Looking back at Anni-Frid Lyngstad's journey from glittering spandex to Swiss royalty
Anni-Frid Lyngstad has lived something close to a modern day fairy tale. Orphan-turned-Scandi-pop star-turned-Princess, the famous Swede stands as a landmark in pop culture for her part in 1970s rhinestone-studded pop sensation ABBA. This month marks the 40th anniversary of Waterloo, the first single to propel the group to fame during the 1974 Eurovision Song Contest.
"She wore tiered bell-bottom flares, fur coats, satin jumpsuits and silver platform boots"

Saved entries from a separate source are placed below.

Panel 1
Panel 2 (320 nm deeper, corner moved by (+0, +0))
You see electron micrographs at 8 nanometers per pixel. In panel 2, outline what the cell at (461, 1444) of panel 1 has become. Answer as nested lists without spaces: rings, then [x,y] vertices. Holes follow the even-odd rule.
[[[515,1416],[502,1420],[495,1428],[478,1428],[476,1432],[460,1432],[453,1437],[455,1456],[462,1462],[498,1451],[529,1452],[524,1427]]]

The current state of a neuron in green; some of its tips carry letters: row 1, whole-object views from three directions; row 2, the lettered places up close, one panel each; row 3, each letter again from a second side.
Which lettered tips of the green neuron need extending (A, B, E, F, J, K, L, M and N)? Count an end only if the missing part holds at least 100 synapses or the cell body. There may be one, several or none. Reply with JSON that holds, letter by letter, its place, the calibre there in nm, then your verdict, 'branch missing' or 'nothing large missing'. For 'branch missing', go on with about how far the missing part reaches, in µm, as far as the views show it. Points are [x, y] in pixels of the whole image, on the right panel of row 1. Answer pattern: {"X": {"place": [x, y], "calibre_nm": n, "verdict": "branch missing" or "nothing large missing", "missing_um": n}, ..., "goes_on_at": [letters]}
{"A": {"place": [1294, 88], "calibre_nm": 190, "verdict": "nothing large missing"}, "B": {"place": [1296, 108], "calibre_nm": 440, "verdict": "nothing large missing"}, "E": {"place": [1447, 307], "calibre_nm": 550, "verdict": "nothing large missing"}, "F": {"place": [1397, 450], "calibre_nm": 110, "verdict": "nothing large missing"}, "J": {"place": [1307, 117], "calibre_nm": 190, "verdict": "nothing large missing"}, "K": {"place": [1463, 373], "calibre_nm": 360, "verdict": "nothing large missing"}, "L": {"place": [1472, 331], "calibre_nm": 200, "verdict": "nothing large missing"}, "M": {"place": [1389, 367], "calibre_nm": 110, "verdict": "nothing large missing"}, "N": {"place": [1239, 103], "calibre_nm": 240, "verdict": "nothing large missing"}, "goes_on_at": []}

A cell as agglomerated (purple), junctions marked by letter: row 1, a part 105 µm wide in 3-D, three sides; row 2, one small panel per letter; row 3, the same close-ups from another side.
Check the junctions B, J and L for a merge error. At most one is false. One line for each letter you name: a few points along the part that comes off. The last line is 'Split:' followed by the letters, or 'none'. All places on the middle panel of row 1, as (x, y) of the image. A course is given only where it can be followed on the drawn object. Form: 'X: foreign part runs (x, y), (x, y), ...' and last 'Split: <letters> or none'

ABBA were a far cry from the Scandi-cool that fashion is currently buying into. Anni-Frid and her then-husband Benny Andersson rocked in unison throughout the 1970s in matching tiered bell-bottom flares, fur coats, satin jumpsuits and silver platform boots, along with fellow members Björn Ulvaeus and Agnetha Fältskog. Costume designer Owe Sandström was responsible for many of their glittering spandex costumes and crochet skull caps, which he designed with his partner Lars Wigenius. These items now live on in the ABBA museum in Stockholm: a dazzling shrine to the Swedish foursome. It was been admitted in recent years that their costumes were often a ploy to avoid tax, taking advantage of a Swedish law in which it states clothing can be tax-deductible if the owners can prove they are not daily wear.
In 1992 Lyngstad swapped sequins for diamonds and married Prince Heinrich Ruzzo Reuss, Count of Plauen, a Swedish-Swiss landscape architect and prince of the former sovereign House of Reuss. They lived together in his castle in Switzerland, however her marriage was short-lived when Reuss tragically died of lymphoma, a year after Lyngstad's daughter Lise-Lotte was killed in a car accident. After these tragedies, Lyngstad withdrew from the public eye in a dark period of mourning.
However like in all good fairy tales, Lyngstad has found a happy ending. She now lives in Switzerland with her boyfriend, Viscount Henry Smith, heir to W.H. Smith. Her attire is now more regal than disco and she is almost unrecognisable from her youth, dressing in stately gowns and majestic suiting. “I like to think of myself as being fashion-conscious,” she once said, “without being a slave to fashion.”